(Excerpts from a dataset)

○ ○ ○ ○

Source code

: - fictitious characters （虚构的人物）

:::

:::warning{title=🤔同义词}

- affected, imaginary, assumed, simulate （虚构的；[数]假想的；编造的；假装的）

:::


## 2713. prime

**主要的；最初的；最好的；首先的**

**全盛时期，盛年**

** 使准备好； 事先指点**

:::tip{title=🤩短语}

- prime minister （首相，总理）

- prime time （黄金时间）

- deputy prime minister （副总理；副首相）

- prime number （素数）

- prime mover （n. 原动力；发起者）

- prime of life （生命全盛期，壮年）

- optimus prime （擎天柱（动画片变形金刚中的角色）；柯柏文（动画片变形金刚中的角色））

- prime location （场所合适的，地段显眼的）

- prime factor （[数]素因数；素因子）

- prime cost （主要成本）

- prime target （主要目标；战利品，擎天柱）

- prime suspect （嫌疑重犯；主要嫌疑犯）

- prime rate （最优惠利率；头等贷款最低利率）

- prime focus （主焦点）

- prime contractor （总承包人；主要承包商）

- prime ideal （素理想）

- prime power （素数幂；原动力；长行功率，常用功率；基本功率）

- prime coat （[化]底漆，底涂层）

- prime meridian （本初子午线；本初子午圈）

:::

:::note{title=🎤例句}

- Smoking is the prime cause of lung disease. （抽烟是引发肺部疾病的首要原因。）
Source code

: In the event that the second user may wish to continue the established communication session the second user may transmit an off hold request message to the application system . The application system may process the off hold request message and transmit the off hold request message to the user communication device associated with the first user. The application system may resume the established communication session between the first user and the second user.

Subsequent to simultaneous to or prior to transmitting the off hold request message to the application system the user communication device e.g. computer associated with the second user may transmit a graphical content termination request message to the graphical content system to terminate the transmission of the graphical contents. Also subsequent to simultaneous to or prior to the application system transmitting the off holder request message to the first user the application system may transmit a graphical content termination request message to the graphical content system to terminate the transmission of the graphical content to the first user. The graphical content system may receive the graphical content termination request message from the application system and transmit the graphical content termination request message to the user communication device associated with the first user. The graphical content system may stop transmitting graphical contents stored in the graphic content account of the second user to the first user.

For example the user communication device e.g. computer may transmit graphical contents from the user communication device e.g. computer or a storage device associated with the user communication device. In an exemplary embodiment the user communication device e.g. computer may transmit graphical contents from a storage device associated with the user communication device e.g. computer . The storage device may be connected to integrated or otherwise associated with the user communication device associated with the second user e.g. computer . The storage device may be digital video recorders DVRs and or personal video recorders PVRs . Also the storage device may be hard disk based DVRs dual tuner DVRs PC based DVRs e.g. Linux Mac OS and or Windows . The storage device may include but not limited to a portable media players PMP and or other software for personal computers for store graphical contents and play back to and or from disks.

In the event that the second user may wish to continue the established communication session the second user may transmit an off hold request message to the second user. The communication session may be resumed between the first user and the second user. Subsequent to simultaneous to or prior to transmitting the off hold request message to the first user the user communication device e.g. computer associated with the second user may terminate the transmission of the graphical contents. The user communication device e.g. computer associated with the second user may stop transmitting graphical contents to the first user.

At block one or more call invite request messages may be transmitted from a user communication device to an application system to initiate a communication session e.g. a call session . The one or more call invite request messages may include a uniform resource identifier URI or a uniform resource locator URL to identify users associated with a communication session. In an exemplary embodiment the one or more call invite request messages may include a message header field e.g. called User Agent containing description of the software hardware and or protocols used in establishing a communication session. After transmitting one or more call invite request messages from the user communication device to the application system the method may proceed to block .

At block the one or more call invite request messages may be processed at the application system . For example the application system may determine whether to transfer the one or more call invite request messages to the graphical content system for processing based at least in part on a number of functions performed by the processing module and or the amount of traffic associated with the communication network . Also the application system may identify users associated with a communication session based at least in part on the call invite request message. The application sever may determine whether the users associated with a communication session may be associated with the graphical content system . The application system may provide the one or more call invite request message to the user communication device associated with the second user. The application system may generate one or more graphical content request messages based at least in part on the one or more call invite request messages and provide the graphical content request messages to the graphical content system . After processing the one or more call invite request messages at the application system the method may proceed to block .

○ ○ ○ ○

▸ Directions:
Your task is to repeat the entries exactly.

▸ Solution to this exercise:
Source code

: - fictitious characters （虚构的人物）

:::

:::warning{title=🤔同义词}

- affected, imaginary, assumed, simulate （虚构的；[数]假想的；编造的；假装的）

:::


## 2713. prime

**主要的；最初的；最好的；首先的**

**全盛时期，盛年**

** 使准备好； 事先指点**

:::tip{title=🤩短语}

- prime minister （首相，总理）

- prime time （黄金时间）

- deputy prime minister （副总理；副首相）

- prime number （素数）

- prime mover （n. 原动力；发起者）

- prime of life （生命全盛期，壮年）

- optimus prime （擎天柱（动画片变形金刚中的角色）；柯柏文（动画片变形金刚中的角色））

- prime location （场所合适的，地段显眼的）

- prime factor （[数]素因数；素因子）

- prime cost （主要成本）

- prime target （主要目标；战利品，擎天柱）

- prime suspect （嫌疑重犯；主要嫌疑犯）

- prime rate （最优惠利率；头等贷款最低利率）

- prime focus （主焦点）

- prime contractor （总承包人；主要承包商）

- prime ideal （素理想）

- prime power （素数幂；原动力；长行功率，常用功率；基本功率）

- prime coat （[化]底漆，底涂层）

- prime meridian （本初子午线；本初子午圈）

:::

:::note{title=🎤例句}

- Smoking is the prime cause of lung disease. （抽烟是引发肺部疾病的首要原因。）
Source code

: In the event that the second user may wish to continue the established communication session the second user may transmit an off hold request message to the application system . The application system may process the off hold request message and transmit the off hold request message to the user communication device associated with the first user. The application system may resume the established communication session between the first user and the second user.

Subsequent to simultaneous to or prior to transmitting the off hold request message to the application system the user communication device e.g. computer associated with the second user may transmit a graphical content termination request message to the graphical content system to terminate the transmission of the graphical contents. Also subsequent to simultaneous to or prior to the application system transmitting the off holder request message to the first user the application system may transmit a graphical content termination request message to the graphical content system to terminate the transmission of the graphical content to the first user. The graphical content system may receive the graphical content termination request message from the application system and transmit the graphical content termination request message to the user communication device associated with the first user. The graphical content system may stop transmitting graphical contents stored in the graphic content account of the second user to the first user.

For example the user communication device e.g. computer may transmit graphical contents from the user communication device e.g. computer or a storage device associated with the user communication device. In an exemplary embodiment the user communication device e.g. computer may transmit graphical contents from a storage device associated with the user communication device e.g. computer . The storage device may be connected to integrated or otherwise associated with the user communication device associated with the second user e.g. computer . The storage device may be digital video recorders DVRs and or personal video recorders PVRs . Also the storage device may be hard disk based DVRs dual tuner DVRs PC based DVRs e.g. Linux Mac OS and or Windows . The storage device may include but not limited to a portable media players PMP and or other software for personal computers for store graphical contents and play back to and or from disks.

In the event that the second user may wish to continue the established communication session the second user may transmit an off hold request message to the second user. The communication session may be resumed between the first user and the second user. Subsequent to simultaneous to or prior to transmitting the off hold request message to the first user the user communication device e.g. computer associated with the second user may terminate the transmission of the graphical contents. The user communication device e.g. computer associated with the second user may stop transmitting graphical contents to the first user.

At block one or more call invite request messages may be transmitted from a user communication device to an application system to initiate a communication session e.g. a call session . The one or more call invite request messages may include a uniform resource identifier URI or a uniform resource locator URL to identify users associated with a communication session. In an exemplary embodiment the one or more call invite request messages may include a message header field e.g. called User Agent containing description of the software hardware and or protocols used in establishing a communication session. After transmitting one or more call invite request messages from the user communication device to the application system the method may proceed to block .

At block the one or more call invite request messages may be processed at the application system . For example the application system may determine whether to transfer the one or more call invite request messages to the graphical content system for processing based at least in part on a number of functions performed by the processing module and or the amount of traffic associated with the communication network . Also the application system may identify users associated with a communication session based at least in part on the call invite request message. The application sever may determine whether the users associated with a communication session may be associated with the graphical content system . The application system may provide the one or more call invite request message to the user communication device associated with the second user. The application system may generate one or more graphical content request messages based at least in part on the one or more call invite request messages and provide the graphical content request messages to the graphical content system . After processing the one or more call invite request messages at the application system the method may proceed to block .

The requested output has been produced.